> [To do]:
Images are to be excluded, and the rest of the data repeated exactly.

Collected data:
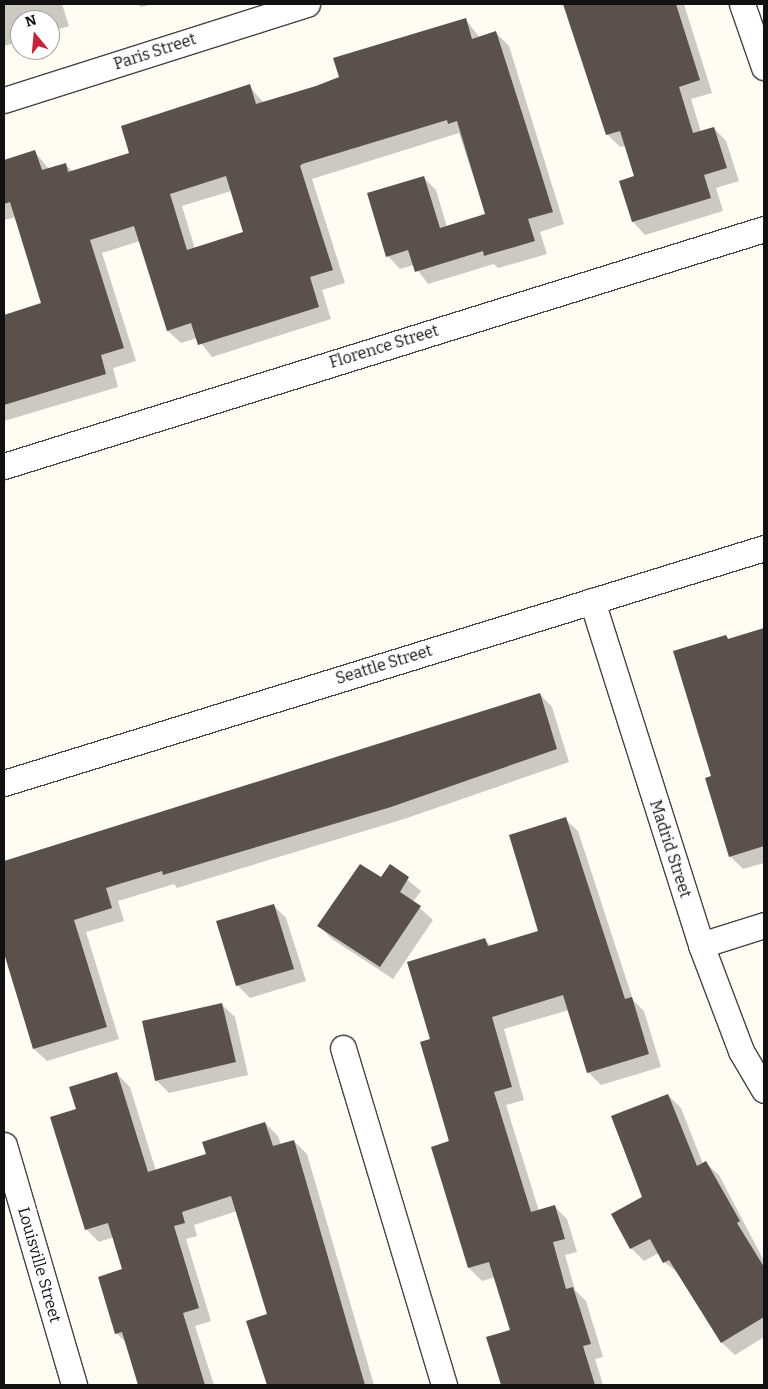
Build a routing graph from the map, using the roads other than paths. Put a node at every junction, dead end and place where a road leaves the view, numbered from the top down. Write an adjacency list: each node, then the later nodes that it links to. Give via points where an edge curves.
1 (307, 4): 4 (street, Paris Street)
2 (742, 4): 3 (street)
3 (764, 67)
4 (4, 100)
5 (764, 229): 6 (street, Florence Street)
6 (4, 466)
7 (764, 548): 8 (street, Seattle Street)
8 (592, 601): 9 (street, Seattle Street); 11 (street, Madrid Street)
9 (4, 783)
10 (764, 925): 11 (street)
11 (701, 945): 13 (street, Madrid Street, via 741,1051)
12 (343, 1048): 16 (street)
13 (764, 1090)
14 (4, 1145): 15 (street, Louisville Street)
15 (74, 1385)
16 (444, 1385)

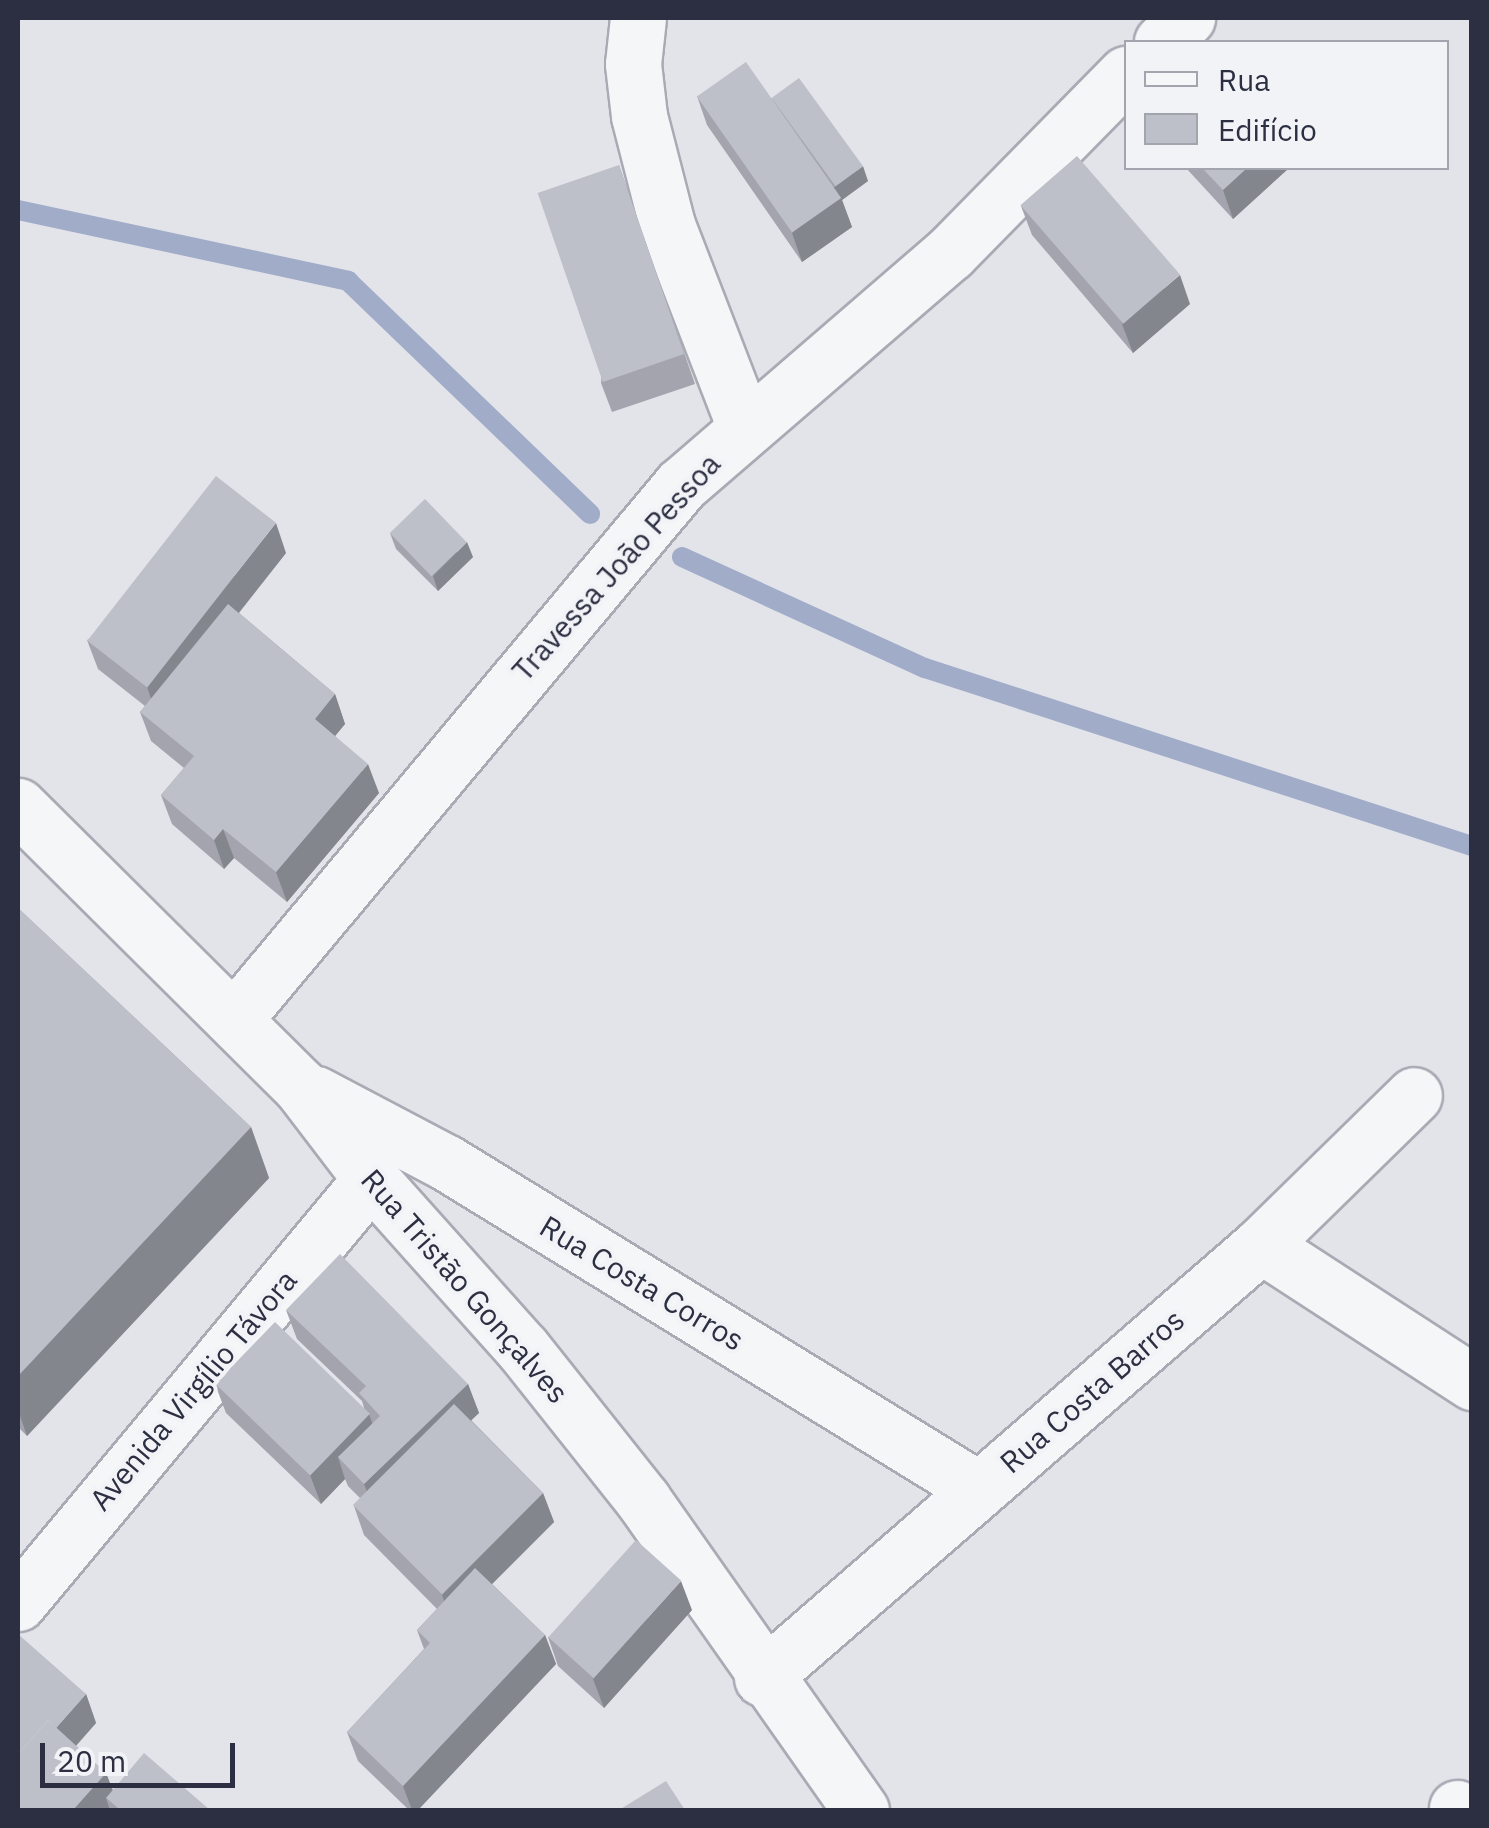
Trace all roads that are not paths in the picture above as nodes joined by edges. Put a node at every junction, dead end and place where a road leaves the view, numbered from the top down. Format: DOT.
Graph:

> [Problem solution]:
Build a routing graph from the map, using the roads other than paths. Put a node at every junction, dead end and place where a road leaves the view, numbered from the top down. Write an adjacency list: each node, then the later nodes that it links to. Give via points where an edge curves.
1 (307, 4): 4 (street, Paris Street)
2 (742, 4): 3 (street)
3 (764, 67)
4 (4, 100)
5 (764, 229): 6 (street, Florence Street)
6 (4, 466)
7 (764, 548): 8 (street, Seattle Street)
8 (592, 601): 9 (street, Seattle Street); 11 (street, Madrid Street)
9 (4, 783)
10 (764, 925): 11 (street)
11 (701, 945): 13 (street, Madrid Street, via 741,1051)
12 (343, 1048): 16 (street)
13 (764, 1090)
14 (4, 1145): 15 (street, Louisville Street)
15 (74, 1385)
16 (444, 1385)

Trace all roads that are not paths in the picture above as nodes joined by edges. Put a node at every junction, dead end and place where a road leaves the view, numbered from the top down. Format: DOT.
Graph:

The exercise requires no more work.